Im Beten oder an Festen kann der Christ etwas von dieser Heimat ahnen, von der Heimat, die gegen allen Anschein der Weit erlebt werden kann. Zu Weihnachten ist es das heimatlose Jesuskind, das den Menschen Heimat gibt.

Friede und Geborgenheit gehen von einer Familie aus, die fern von ihrer Heimat unterwegs ist, sie findet keine Herberge in Betlehem und so kommt Jesus, der Friedensfürst, im Stall zur Welt.

An dieser Krippe dürfen wir wie die Hirten und Weisen erfahren, daß Gottes Friede auf Erden Wirklichkeit wird. Allen wird eine neue Heimat geschenkt, eine Heimat, die in Gott gegründet ist und in seiner unbegreiflichen Liebe.

Wer zu Weihnachten diese Heimat erlebt, hat die Verpflichtung, sie weiterzugeben und anderen zu öffnen. Wie es Jesus getan hat. Und umgekehrt gilt: Nur wer anderen zur Heimat verhilft,wird selbst Heimat erfahren und feiern können!

Da aber stellen sich Fragen. Warum gelingt es uns Christen nicht, zu Weihnachten Gäste einzuladen? Warum schaffen es unsere Familien nicht, andere an ihrer Freude teilhaben zu lassen? Warum hat ein Gastarbeiter an un-

serem Weihnachtstisch keinen Platz? Warum sind gerade an Weihnachten Flüchtlinge, Gefangene und Kranke so ausgestoßen?

Ich bin nicht so utopisch, anzunehmen, daß wir es schon dieses Jahr fertigbringen, einen Fremden zu unserem

Fest einzuladen. Ob das überhaupt die Lösung wäre?

Dieses Weihnachtsfest wird wieder so stattfinden, daß die Christen sich isolieren. Sie werden das Flüchtlingselend und das Problem aller Heimatlosigkeit wenigstens für Stunden zu verdrängen suchen. Es geht vielleicht gar nicht an-ders.
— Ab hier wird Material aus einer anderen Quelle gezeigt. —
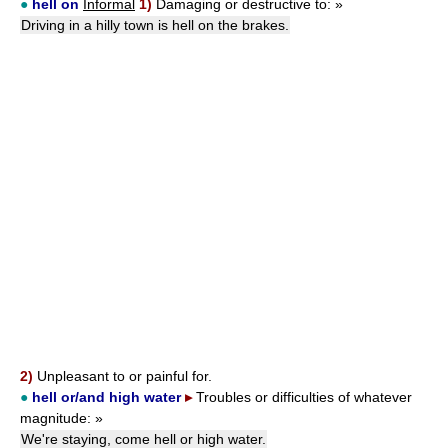
●
hell on
Informal
1)
Damaging or destructive to:
»
Driving in a hilly town is hell on the brakes.
2)
Unpleasant to or painful for.
●
hell
or
/and
high water
▸
Troubles or difficulties of whatever
magnitude:
»
We're staying, come hell or high water.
Obwohl wir in unseren Kreisen so festgelegt und auch kräftemäßig bis an den Rand ausgelastet sind, ist zu diesen

Weihnachten eine Öffnung möglich: indem wir beginnen, uns selbst zu ändern!
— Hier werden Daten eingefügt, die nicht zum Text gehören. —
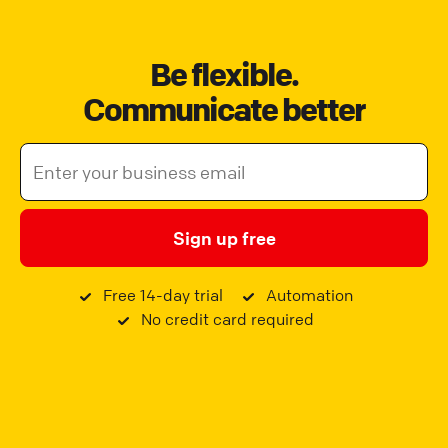
Be flexible.
Communicate better
Sign up free
Free 14-day trial
Automation
No credit card required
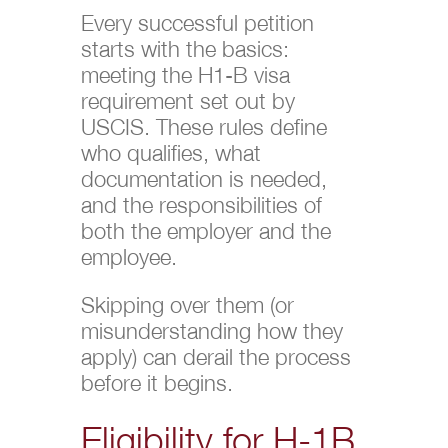
Every successful petition
starts with the basics:
meeting the H1-B visa
requirement set out by
USCIS. These rules define
who qualifies, what
documentation is needed,
and the responsibilities of
both the employer and the
employee.
Skipping over them (or
misunderstanding how they
apply) can derail the process
before it begins.
Eligibility for H-1B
Als Herausforderung dazu will ich Ihnen ein paar Zahlen in Erinnerung rufen. Im letzten Jahr sind zwölf Millionen Kinder verhungert, insgesamt zwischen 45 und 50 Millionen. Die Flüchtlinge der Erde werden derzeit auf 16 Millionen geschätzt.

Durch Einladungen zu unserem Weihnachtsfest können wir diese Heimatlosigkeit nicht beseitigen. Was tun die Leute, wenn sie nach dem Fest wieder unser Haus verlassen müssen? Gedemütigt durch unser festliches Entgegenkommen? Erleben sie dann die Not während des ganzen Jahres nicht noch schlimmer?

Wir dürfen nicht die Art der Ankunft Christi übersehen, die darin besteht, daß er uns stört mitten in unseren Plänen und Vorbereitungen und sogar mitten in unserer Frömmigkeit. Plötzlich steht er vor der Tür und will mit uns Mahl halten, bei uns Aufnahme finden. Wie es im letzten Jahr passiert ist, als zu einer unmöglichen Zeit - nach den Feiertagen, als die Leute schon erschöpft waren vom Gutsein - die Österreicher dem Aufruf der Caritas gefolgt sind und Millionen gespendet haben!

Nicht nur das, die Leute haben ihre Häuser und Herzen geöffnet. Diese überraschende, ungeplante, ja störende Ankunft Christi ist es, in der uns Gott an Weihnachten Heimat schenkt.

Im Fest dürfen wir die Erfahrung machen, daß das heimatlose Christkind uns Heimat in Gott geschenkt hat.